« (...) Apenas um provincianismo antipatriótico e uma prática de subserviência pode [esquecer] que a língua é quase o único domínio de independência que hoje nos resta, que é língua oficial de mais sete Estados e que é falada por mais de 200 milhões de pessoas em todos os continentes. (..)»
1. A par das liberdades culturais (arts. 37.º, 38.º, 42.º e 43.º) e dos direitos de acesso aos bens de cultura (arts. 73.º e segs.), pode falar-se, na (…) Constituição [portuguesa], de direitos à identidade cultural, desdobrados em três categorias:
• o direito à identidade cultural como componente ou expressão do direito à identidade pessoal ou, mesmo, do direito ao desenvolvimento da personalidade (art. 26º, n.º 1), pois a pertença a um povo com uma identidade cultural comum [art. 78.º, n.º 2, alínea c)] faz parte também da individualidade de cada pessoa;
• o direito de uso da língua, sabendo-se como a língua materna, por seu turno, é o primeiro ou um dos primeiros elementos distintivos da identidade cultural;
• o direito de defender, mesmo em tribunal, o património cultural [art. 52.º, n.º 3, alínea d)].
2. O relevo particularíssimo da língua resulta não só de o português ser declarado língua oficial (art. 11.º, n.º 3), mas também de constituir uma das «tarefas fundamentais do Estado» assegurar o ensino e a valorização permanentes, defender o uso e promover a difusão internacional da língua portuguesa [art. 9.º, alínea f)].
E a isso acrescem os «laços privilegiados de amizade e cooperação com os países de língua portuguesa» [arts. 7.º, n.º 4 e 78.º, n.º 2, alínea d)] e a equiparação, em certos termos, dos direitos dos seus cidadãos aos direitos dos cidadãos portugueses (art. 15.º, nº 3), bem como o ensino da língua aos filhos de emigrantes [art. 74.º, n.º 2, alínea i)].
3. Serão, porém, cumpridas as obrigações constitucionais e respeitado o direito à identidade linguística dos cidadãos portugueses? A pergunta, infelizmente, justifica-se porque:
• Se tem admitido o registo de nascimento com nomes próprios não portugueses;
• Se espalham denominações de sociedades e cartazes publicitários em língua estrangeira;
• Se admitem primeiras denominações de escolas universitárias em língua estrangeira (até contra o disposto no art. 10.º, n.º 1 do Regime Geral das Instituições de Ensino Superior);
• Se impõe outra língua a alunos portugueses, em violação do seu direito fundamental à língua, em aulas ministradas por professores portugueses em escolas universitárias portuguesas (coisa diferente, claro está, será o caso de aulas dadas por professores estrangeiros);
• Muitas vezes, não se incentivam os alunos do programa Erasmus a aprender português, quando este programa, pelo contrário, visa a interculturalidade e não a uniformização linguística;
• Se observa o uso em público de línguas estrangeiras por titulares de órgãos de soberania nessa qualidade;
• Os sucessivos memorandos de entendimento com o FMI, a Comissão Europeia e o Banco Central Europeu não têm tradução oficial e não têm sido publicados no Diário da República;
• Se verifica a degradação do português como língua de trabalho na União Europeia.
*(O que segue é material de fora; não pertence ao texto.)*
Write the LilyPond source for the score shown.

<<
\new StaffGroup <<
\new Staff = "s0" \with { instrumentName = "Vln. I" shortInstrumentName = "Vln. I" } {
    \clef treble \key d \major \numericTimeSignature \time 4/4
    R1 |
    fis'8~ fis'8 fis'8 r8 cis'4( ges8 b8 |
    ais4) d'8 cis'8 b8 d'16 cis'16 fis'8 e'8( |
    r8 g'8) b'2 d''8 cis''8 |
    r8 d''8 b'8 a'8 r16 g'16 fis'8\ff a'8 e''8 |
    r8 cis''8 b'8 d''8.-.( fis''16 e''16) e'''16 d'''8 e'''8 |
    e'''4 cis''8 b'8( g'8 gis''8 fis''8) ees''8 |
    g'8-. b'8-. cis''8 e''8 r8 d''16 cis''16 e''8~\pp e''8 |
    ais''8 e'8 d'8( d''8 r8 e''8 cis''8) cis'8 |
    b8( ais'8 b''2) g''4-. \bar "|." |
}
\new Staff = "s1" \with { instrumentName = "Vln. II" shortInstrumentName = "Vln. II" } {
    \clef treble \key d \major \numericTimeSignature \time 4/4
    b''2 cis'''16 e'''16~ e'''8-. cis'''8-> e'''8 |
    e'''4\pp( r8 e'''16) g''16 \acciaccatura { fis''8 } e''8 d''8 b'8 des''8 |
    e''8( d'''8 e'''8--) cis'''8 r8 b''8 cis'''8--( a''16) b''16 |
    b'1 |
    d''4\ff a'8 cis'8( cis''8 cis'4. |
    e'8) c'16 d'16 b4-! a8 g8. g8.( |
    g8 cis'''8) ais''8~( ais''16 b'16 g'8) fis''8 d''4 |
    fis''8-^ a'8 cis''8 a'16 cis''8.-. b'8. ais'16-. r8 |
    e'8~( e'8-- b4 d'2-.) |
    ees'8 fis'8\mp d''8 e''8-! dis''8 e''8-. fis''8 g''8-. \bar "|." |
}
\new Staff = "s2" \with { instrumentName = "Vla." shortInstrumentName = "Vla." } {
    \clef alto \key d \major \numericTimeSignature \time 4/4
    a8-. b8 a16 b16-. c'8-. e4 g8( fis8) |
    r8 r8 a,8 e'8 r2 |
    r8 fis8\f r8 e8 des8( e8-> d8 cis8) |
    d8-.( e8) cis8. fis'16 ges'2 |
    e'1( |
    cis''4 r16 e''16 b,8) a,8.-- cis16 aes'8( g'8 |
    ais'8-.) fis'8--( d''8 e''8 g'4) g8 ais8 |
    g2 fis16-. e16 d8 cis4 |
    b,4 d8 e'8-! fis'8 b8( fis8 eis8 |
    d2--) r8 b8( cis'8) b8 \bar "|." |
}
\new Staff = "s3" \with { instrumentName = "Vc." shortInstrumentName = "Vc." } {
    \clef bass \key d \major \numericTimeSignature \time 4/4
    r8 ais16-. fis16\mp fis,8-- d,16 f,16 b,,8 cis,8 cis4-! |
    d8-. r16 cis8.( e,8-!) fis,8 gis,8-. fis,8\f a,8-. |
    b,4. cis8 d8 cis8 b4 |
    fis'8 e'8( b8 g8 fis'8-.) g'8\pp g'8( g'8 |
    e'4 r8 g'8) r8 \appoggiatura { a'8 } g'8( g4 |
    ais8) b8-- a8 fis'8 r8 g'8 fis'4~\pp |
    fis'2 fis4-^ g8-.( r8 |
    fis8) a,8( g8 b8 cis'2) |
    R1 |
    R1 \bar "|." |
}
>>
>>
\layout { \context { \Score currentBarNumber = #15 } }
Apenas um provincianismo antipatriótico e uma prática de subserviência pode explicar estes e outros factos, esquecendo-se que a língua é quase o único domínio de independência que hoje nos resta, que é língua oficial de [oito] Estados e que é falada por mais de 200 milhões de pessoas em todos os continentes.
4. O Acordo Ortográfico tem sido fortemente criticado por muitos especialistas e não especialistas da língua como atentatório do português.
Não vou discutir o assunto, até porque não sou especialista, embora não esconda a minha preferência por ele na medida em que possa contribuir para a afirmação internacional da língua portuguesa (que é uma só, apesar das variantes portuguesa, brasileira, africanas e asiáticas – não estamos numa situação semelhante à do latim aquando das invasões bárbaras).
Mas gostaria que aqueles que estão tão preocupados com a nova ortografia oficial, boa ou má, se manifestassem ainda mais inquietos com os problemas que acabo de lembrar.
Intervenção do professor universitário e constitucionalista Jorge Miranda, em texto transcrito, com a devida vénia, do jornal Público do dia 9 de fevereiro de 2013.